Prime and Reach: Synthesising Body Motion for Gaze-Primed Object Reach
This addresses the problem of synthesizing natural human motion for robotics or animation, but it is incremental as it builds on existing datasets and methods.
The paper tackled generating realistic human motion for gaze-primed object reaching by curating 23.7K sequences from five datasets and fine-tuning a diffusion model, achieving 60% prime success and 89% reach success on HD-EPIC.

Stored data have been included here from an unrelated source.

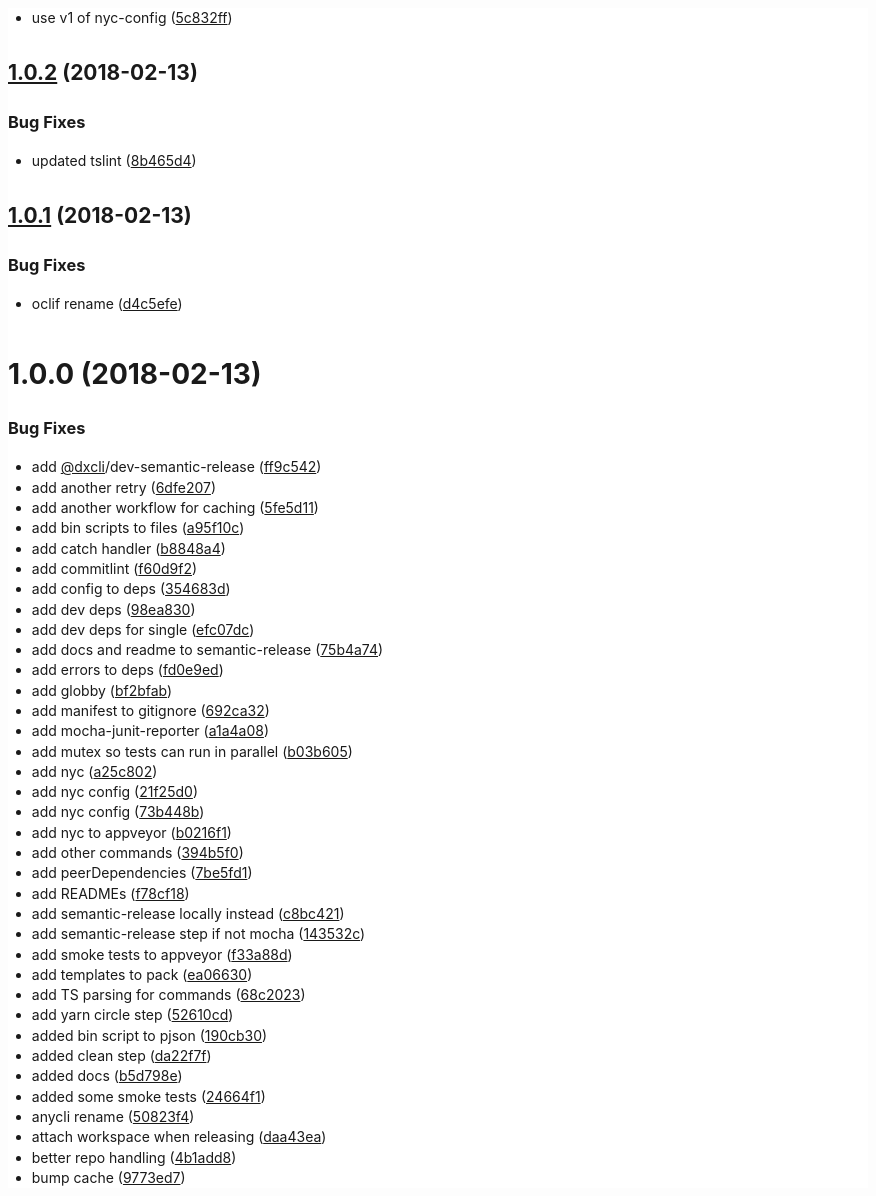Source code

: - use v1 of nyc-config ([5c832ff](https://github.com/oclif/cli/commit/5c832ff))

<a name="1.0.2"></a>

## [1.0.2](https://github.com/oclif/cli/compare/d4c5efe21fdcaace6560ec3c6afb237c8b8d80e5...v1.0.2) (2018-02-13)

### Bug Fixes

- updated tslint ([8b465d4](https://github.com/oclif/cli/commit/8b465d4))

<a name="1.0.1"></a>

## [1.0.1](https://github.com/oclif/cli/compare/cb1ab3507bc44d6039a4b9ce226a8ba7e5e4f247...v1.0.1) (2018-02-13)

### Bug Fixes

- oclif rename ([d4c5efe](https://github.com/oclif/cli/commit/d4c5efe))

<a name="1.0.0"></a>

# 1.0.0 (2018-02-13)

### Bug Fixes

- add [@dxcli](https://github.com/dxcli)/dev-semantic-release ([ff9c542](https://github.com/oclif/cli/commit/ff9c542))
- add another retry ([6dfe207](https://github.com/oclif/cli/commit/6dfe207))
- add another workflow for caching ([5fe5d11](https://github.com/oclif/cli/commit/5fe5d11))
- add bin scripts to files ([a95f10c](https://github.com/oclif/cli/commit/a95f10c))
- add catch handler ([b8848a4](https://github.com/oclif/cli/commit/b8848a4))
- add commitlint ([f60d9f2](https://github.com/oclif/cli/commit/f60d9f2))
- add config to deps ([354683d](https://github.com/oclif/cli/commit/354683d))
- add dev deps ([98ea830](https://github.com/oclif/cli/commit/98ea830))
- add dev deps for single ([efc07dc](https://github.com/oclif/cli/commit/efc07dc))
- add docs and readme to semantic-release ([75b4a74](https://github.com/oclif/cli/commit/75b4a74))
- add errors to deps ([fd0e9ed](https://github.com/oclif/cli/commit/fd0e9ed))
- add globby ([bf2bfab](https://github.com/oclif/cli/commit/bf2bfab))
- add manifest to gitignore ([692ca32](https://github.com/oclif/cli/commit/692ca32))
- add mocha-junit-reporter ([a1a4a08](https://github.com/oclif/cli/commit/a1a4a08))
- add mutex so tests can run in parallel ([b03b605](https://github.com/oclif/cli/commit/b03b605))
- add nyc ([a25c802](https://github.com/oclif/cli/commit/a25c802))
- add nyc config ([21f25d0](https://github.com/oclif/cli/commit/21f25d0))
- add nyc config ([73b448b](https://github.com/oclif/cli/commit/73b448b))
- add nyc to appveyor ([b0216f1](https://github.com/oclif/cli/commit/b0216f1))
- add other commands ([394b5f0](https://github.com/oclif/cli/commit/394b5f0))
- add peerDependencies ([7be5fd1](https://github.com/oclif/cli/commit/7be5fd1))
- add READMEs ([f78cf18](https://github.com/oclif/cli/commit/f78cf18))
- add semantic-release locally instead ([c8bc421](https://github.com/oclif/cli/commit/c8bc421))
- add semantic-release step if not mocha ([143532c](https://github.com/oclif/cli/commit/143532c))
- add smoke tests to appveyor ([f33a88d](https://github.com/oclif/cli/commit/f33a88d))
- add templates to pack ([ea06630](https://github.com/oclif/cli/commit/ea06630))
- add TS parsing for commands ([68c2023](https://github.com/oclif/cli/commit/68c2023))
- add yarn circle step ([52610cd](https://github.com/oclif/cli/commit/52610cd))
- added bin script to pjson ([190cb30](https://github.com/oclif/cli/commit/190cb30))
- added clean step ([da22f7f](https://github.com/oclif/cli/commit/da22f7f))
- added docs ([b5d798e](https://github.com/oclif/cli/commit/b5d798e))
- added some smoke tests ([24664f1](https://github.com/oclif/cli/commit/24664f1))
- anycli rename ([50823f4](https://github.com/oclif/cli/commit/50823f4))
- attach workspace when releasing ([daa43ea](https://github.com/oclif/cli/commit/daa43ea))
- better repo handling ([4b1add8](https://github.com/oclif/cli/commit/4b1add8))
- bump cache ([9773ed7](https://github.com/oclif/cli/commit/9773ed7))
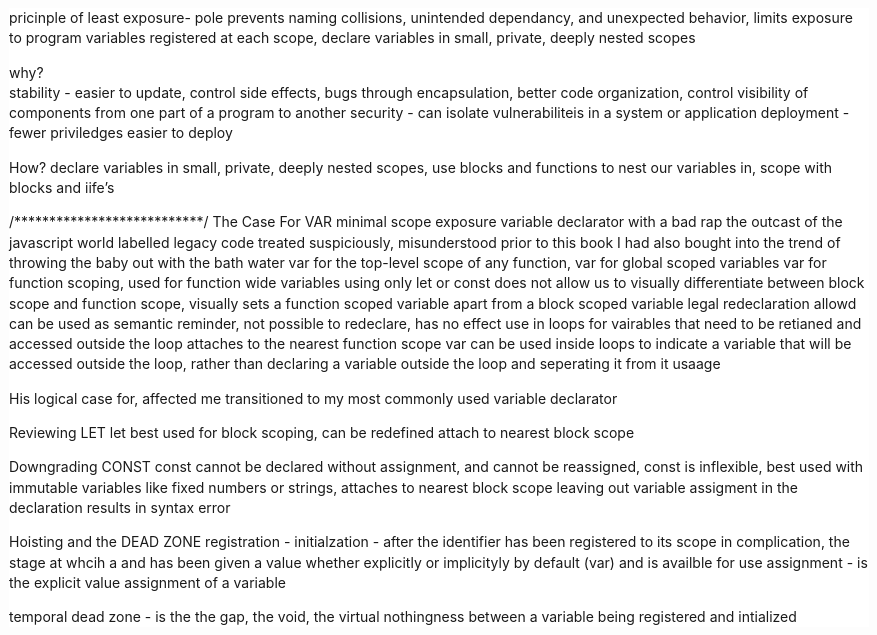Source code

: pricinple of least exposure- pole prevents naming collisions, unintended dependancy, and unexpected behavior, limits exposure to program variables registered at each scope, declare variables in small, private, deeply nested scopes

why?  
stability - easier to update, control side effects, bugs  through encapsulation, better code organization, control visibility of components from one part of a program to another
security - can isolate vulnerabiliteis in a system or application
deployment - fewer priviledges easier to deploy

How?
declare variables in small, private, deeply nested scopes, use blocks and functions to nest our variables in, scope with blocks and iife’s

/***************************/
The Case For VAR
minimal scope exposure
variable declarator with a bad rap
the outcast of the javascript world
labelled legacy code 
treated suspiciously, misunderstood
prior to this book I had also bought into the trend of throwing the baby out with the bath water
var for the top-level scope of any function,
var for global scoped variables
var for function scoping, used for function wide variables
using only let or const does not allow us to visually differentiate between block scope and function scope, visually sets a function scoped variable apart from a block scoped variable
legal redeclaration allowd can be used as semantic reminder, not possible to redeclare, has no effect
use in loops for vairables that need to be retianed and accessed outside the loop
attaches to the nearest function scope
var can be used inside loops to indicate a variable that will be accessed outside the loop, rather than declaring a variable outside the loop and seperating it from it usaage

His logical case for, affected me transitioned to my most commonly used variable declarator

Reviewing LET
let best used for block scoping, can be redefined
attach to nearest block scope
                            
                            
Downgrading CONST 
 const cannot be declared without  assignment, and cannot be reassigned, const is inflexible, best used with immutable variables like fixed numbers or strings, 
attaches to nearest block scope
leaving out variable assigment in the declaration results in syntax error


Hoisting and the DEAD ZONE 
registration -
initialzation - after the identifier has been registered to its scope in complication, the stage at whcih a  and has been given a value whether explicitly or  implicityly by default (var) and is availble for use
assignment - is the explicit  value assignment of a variable

temporal dead zone - is the the gap, the void, the virtual nothingness between a variable being registered and intialized
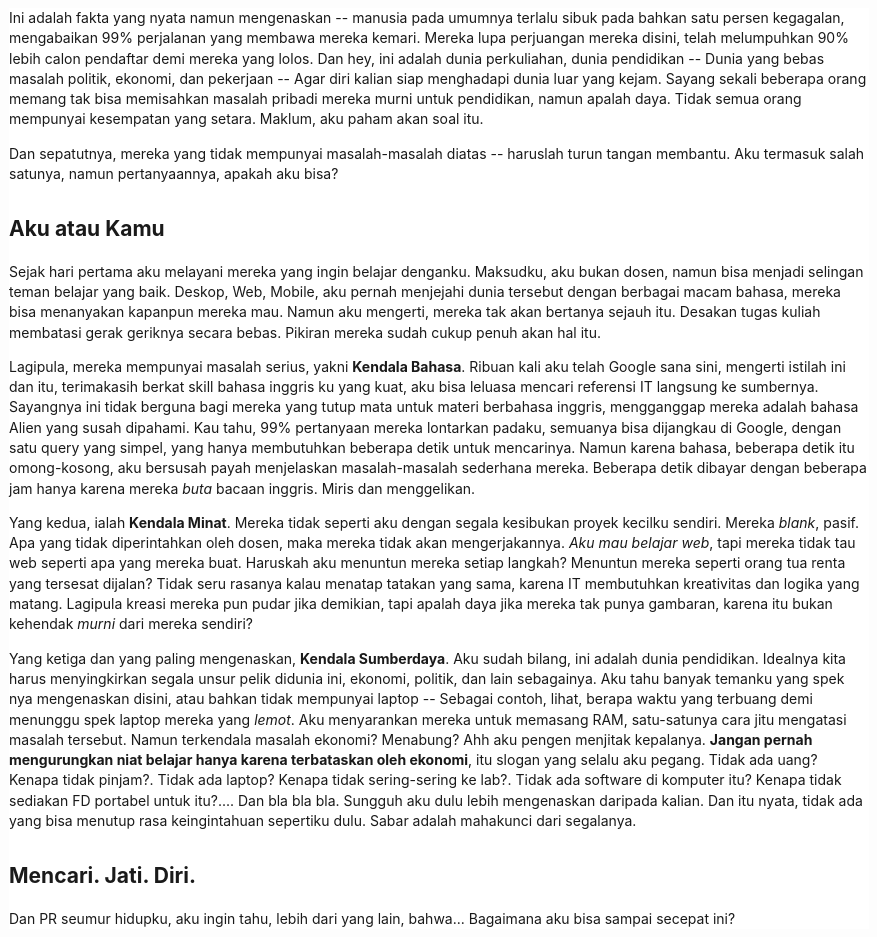 Ini adalah fakta yang nyata namun mengenaskan -- manusia pada umumnya terlalu sibuk pada bahkan satu persen kegagalan, mengabaikan 99% perjalanan yang membawa mereka kemari. Mereka lupa perjuangan mereka disini, telah melumpuhkan 90% lebih calon pendaftar demi mereka yang lolos. Dan hey, ini adalah dunia perkuliahan, dunia pendidikan -- Dunia yang bebas masalah politik, ekonomi, dan pekerjaan -- Agar diri kalian siap menghadapi dunia luar yang kejam. Sayang sekali beberapa orang memang tak bisa memisahkan masalah pribadi mereka murni untuk pendidikan, namun apalah daya. Tidak semua orang mempunyai kesempatan yang setara. Maklum, aku paham akan soal itu.

Dan sepatutnya, mereka yang tidak mempunyai masalah-masalah diatas -- haruslah turun tangan membantu. Aku termasuk salah satunya, namun pertanyaannya, apakah aku bisa?

## Aku atau Kamu

Sejak hari pertama aku melayani mereka yang ingin belajar denganku. Maksudku, aku bukan dosen, namun bisa menjadi selingan teman belajar yang baik. Deskop, Web, Mobile, aku pernah menjejahi dunia tersebut dengan berbagai macam bahasa, mereka bisa menanyakan kapanpun mereka mau. Namun aku mengerti, mereka tak akan bertanya sejauh itu. Desakan tugas kuliah membatasi gerak geriknya secara bebas. Pikiran mereka sudah cukup penuh akan hal itu.

Lagipula, mereka mempunyai masalah serius, yakni **Kendala Bahasa**. Ribuan kali aku telah Google sana sini, mengerti istilah ini dan itu, terimakasih berkat skill bahasa inggris ku yang kuat, aku bisa leluasa mencari referensi IT langsung ke sumbernya. Sayangnya ini tidak berguna bagi mereka yang tutup mata untuk materi berbahasa inggris, mengganggap mereka adalah bahasa Alien yang susah dipahami. Kau tahu, 99% pertanyaan mereka lontarkan padaku, semuanya bisa dijangkau di Google, dengan satu query yang simpel, yang hanya membutuhkan beberapa detik untuk mencarinya. Namun karena bahasa, beberapa detik itu omong-kosong, aku bersusah payah menjelaskan masalah-masalah sederhana mereka. Beberapa detik dibayar dengan beberapa jam hanya karena mereka *buta* bacaan inggris. Miris dan menggelikan.

Yang kedua, ialah **Kendala Minat**. Mereka tidak seperti aku dengan segala kesibukan proyek kecilku sendiri. Mereka *blank*, pasif. Apa yang tidak diperintahkan oleh dosen, maka mereka tidak akan mengerjakannya. *Aku mau belajar web*, tapi mereka tidak tau web seperti apa yang mereka buat. Haruskah aku menuntun mereka setiap langkah? Menuntun mereka seperti orang tua renta yang tersesat dijalan? Tidak seru rasanya kalau menatap tatakan yang sama, karena IT membutuhkan kreativitas dan logika yang matang. Lagipula kreasi mereka pun pudar jika demikian, tapi apalah daya jika mereka tak punya gambaran, karena itu bukan kehendak *murni* dari mereka sendiri?

Yang ketiga dan yang paling mengenaskan, **Kendala Sumberdaya**. Aku sudah bilang, ini adalah dunia pendidikan. Idealnya kita harus menyingkirkan segala unsur pelik didunia ini, ekonomi, politik, dan lain sebagainya. Aku tahu banyak temanku yang spek nya mengenaskan disini, atau bahkan tidak mempunyai laptop -- Sebagai contoh, lihat, berapa waktu yang terbuang demi menunggu spek laptop mereka yang *lemot*. Aku menyarankan mereka untuk memasang RAM, satu-satunya cara jitu mengatasi masalah tersebut. Namun terkendala masalah ekonomi? Menabung? Ahh aku pengen menjitak kepalanya. **Jangan pernah mengurungkan niat belajar hanya karena terbataskan oleh ekonomi**, itu slogan yang selalu aku pegang. Tidak ada uang? Kenapa tidak pinjam?. Tidak ada laptop? Kenapa tidak sering-sering ke lab?. Tidak ada software di komputer itu? Kenapa tidak sediakan FD portabel untuk itu?.... Dan bla bla bla. Sungguh aku dulu lebih mengenaskan daripada kalian. Dan itu nyata, tidak ada yang bisa menutup rasa keingintahuan sepertiku dulu. Sabar adalah mahakunci dari segalanya.

## Mencari. Jati. Diri.

Dan PR seumur hidupku, aku ingin tahu, lebih dari yang lain, bahwa... Bagaimana aku bisa sampai secepat ini?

Human motion generation is a challenging task that aims to create realistic motion imitating natural human behaviour. We focus on the well-studied behaviour of priming an object/location for pick up or put down -- that is, the spotting of an object/location from a distance, known as gaze priming, followed by the motion of approaching and reaching the target location. To that end, we curate, for the first time, 23.7K gaze-primed human motion sequences for reaching target object locations from five publicly available datasets, i.e., HD-EPIC, MoGaze, HOT3D, ADT, and GIMO. We pre-train a text-conditioned diffusion-based motion generation model, then fine-tune it conditioned on goal pose or location, on our curated sequences. Importantly, we evaluate the ability of the generated motion to imitate natural human movement through several metrics, including the 'Reach Success' and a newly introduced 'Prime Success' metric. On the largest dataset, HD-EPIC, our model achieves 60% prime success and 89% reach success when conditioned on the goal object location.